**Collected data**:
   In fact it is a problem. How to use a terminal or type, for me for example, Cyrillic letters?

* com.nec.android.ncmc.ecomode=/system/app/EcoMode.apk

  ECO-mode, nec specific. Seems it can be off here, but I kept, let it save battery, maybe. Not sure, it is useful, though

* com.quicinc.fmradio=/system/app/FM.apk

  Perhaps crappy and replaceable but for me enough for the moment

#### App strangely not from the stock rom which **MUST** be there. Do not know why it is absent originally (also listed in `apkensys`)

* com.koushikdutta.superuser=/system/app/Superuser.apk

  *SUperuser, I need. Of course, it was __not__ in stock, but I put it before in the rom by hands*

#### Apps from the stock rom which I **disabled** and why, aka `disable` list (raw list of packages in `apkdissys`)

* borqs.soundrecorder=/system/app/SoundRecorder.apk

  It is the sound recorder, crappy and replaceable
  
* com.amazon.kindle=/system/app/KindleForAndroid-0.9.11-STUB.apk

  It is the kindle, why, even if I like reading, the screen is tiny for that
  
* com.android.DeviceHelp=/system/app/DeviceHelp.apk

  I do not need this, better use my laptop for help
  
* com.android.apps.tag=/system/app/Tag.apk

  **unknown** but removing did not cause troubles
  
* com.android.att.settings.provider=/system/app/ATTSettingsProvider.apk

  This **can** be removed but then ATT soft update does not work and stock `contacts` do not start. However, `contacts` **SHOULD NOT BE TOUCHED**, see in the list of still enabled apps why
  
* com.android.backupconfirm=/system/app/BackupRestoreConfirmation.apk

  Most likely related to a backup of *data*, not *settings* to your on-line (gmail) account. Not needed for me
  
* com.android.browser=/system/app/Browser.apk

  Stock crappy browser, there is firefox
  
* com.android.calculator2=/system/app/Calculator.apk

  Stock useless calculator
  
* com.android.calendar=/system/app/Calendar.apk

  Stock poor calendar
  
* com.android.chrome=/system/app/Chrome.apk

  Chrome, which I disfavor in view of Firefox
--
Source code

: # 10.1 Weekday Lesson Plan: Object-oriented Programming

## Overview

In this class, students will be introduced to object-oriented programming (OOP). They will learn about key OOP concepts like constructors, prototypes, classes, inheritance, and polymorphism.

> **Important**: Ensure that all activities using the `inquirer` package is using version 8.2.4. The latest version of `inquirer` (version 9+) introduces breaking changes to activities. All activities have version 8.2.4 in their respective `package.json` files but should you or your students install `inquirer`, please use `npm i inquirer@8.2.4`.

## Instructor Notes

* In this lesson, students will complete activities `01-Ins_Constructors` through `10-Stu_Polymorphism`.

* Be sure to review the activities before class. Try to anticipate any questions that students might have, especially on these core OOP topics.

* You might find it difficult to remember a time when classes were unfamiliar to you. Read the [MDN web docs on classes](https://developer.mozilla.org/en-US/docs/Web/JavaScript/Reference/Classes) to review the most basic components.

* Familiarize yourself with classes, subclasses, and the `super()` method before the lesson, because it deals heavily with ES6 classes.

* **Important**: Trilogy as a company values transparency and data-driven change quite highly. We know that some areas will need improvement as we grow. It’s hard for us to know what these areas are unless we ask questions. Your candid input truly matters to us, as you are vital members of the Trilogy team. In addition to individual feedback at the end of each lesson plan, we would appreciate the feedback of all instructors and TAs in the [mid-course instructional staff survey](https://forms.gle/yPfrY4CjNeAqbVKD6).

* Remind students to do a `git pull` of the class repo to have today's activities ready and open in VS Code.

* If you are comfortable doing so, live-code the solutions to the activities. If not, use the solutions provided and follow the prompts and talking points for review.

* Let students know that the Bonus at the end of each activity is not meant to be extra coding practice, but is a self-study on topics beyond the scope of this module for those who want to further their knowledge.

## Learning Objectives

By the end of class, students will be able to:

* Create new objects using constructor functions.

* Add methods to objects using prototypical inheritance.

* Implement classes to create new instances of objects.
...
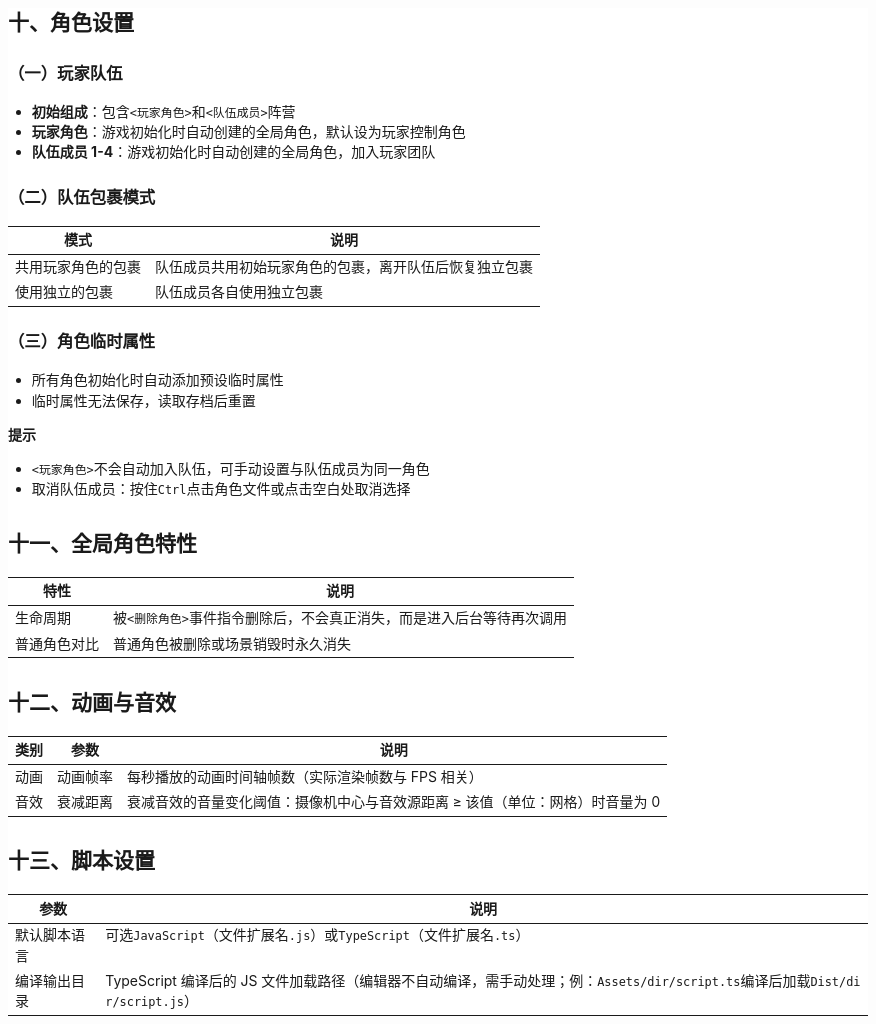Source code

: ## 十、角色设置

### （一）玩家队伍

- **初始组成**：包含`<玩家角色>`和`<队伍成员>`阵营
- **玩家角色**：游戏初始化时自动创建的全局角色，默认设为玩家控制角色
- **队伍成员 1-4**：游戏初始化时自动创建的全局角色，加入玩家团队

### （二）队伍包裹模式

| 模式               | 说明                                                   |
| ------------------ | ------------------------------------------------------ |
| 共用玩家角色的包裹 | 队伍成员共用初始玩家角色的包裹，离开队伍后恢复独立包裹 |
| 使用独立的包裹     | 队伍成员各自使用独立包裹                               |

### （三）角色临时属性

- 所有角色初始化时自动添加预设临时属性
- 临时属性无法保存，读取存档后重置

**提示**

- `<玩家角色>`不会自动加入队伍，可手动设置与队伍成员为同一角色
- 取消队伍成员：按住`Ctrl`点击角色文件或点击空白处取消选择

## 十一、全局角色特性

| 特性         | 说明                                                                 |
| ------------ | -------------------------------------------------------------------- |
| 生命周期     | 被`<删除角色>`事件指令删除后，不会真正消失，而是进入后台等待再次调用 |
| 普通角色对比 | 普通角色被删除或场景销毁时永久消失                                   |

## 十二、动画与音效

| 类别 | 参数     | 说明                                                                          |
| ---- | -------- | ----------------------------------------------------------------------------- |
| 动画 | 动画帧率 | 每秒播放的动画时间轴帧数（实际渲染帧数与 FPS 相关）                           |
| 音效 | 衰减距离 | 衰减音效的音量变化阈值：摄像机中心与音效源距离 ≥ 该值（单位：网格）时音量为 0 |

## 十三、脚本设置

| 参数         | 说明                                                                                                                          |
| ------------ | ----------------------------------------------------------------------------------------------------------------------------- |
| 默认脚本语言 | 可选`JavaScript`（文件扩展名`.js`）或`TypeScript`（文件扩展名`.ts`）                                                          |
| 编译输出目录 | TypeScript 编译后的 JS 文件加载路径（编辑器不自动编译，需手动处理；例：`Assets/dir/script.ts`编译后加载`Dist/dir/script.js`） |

**Work to be completed**: Count the lines above that contain the word "there". Reply with the number alone.

**Answer to this problem**: 2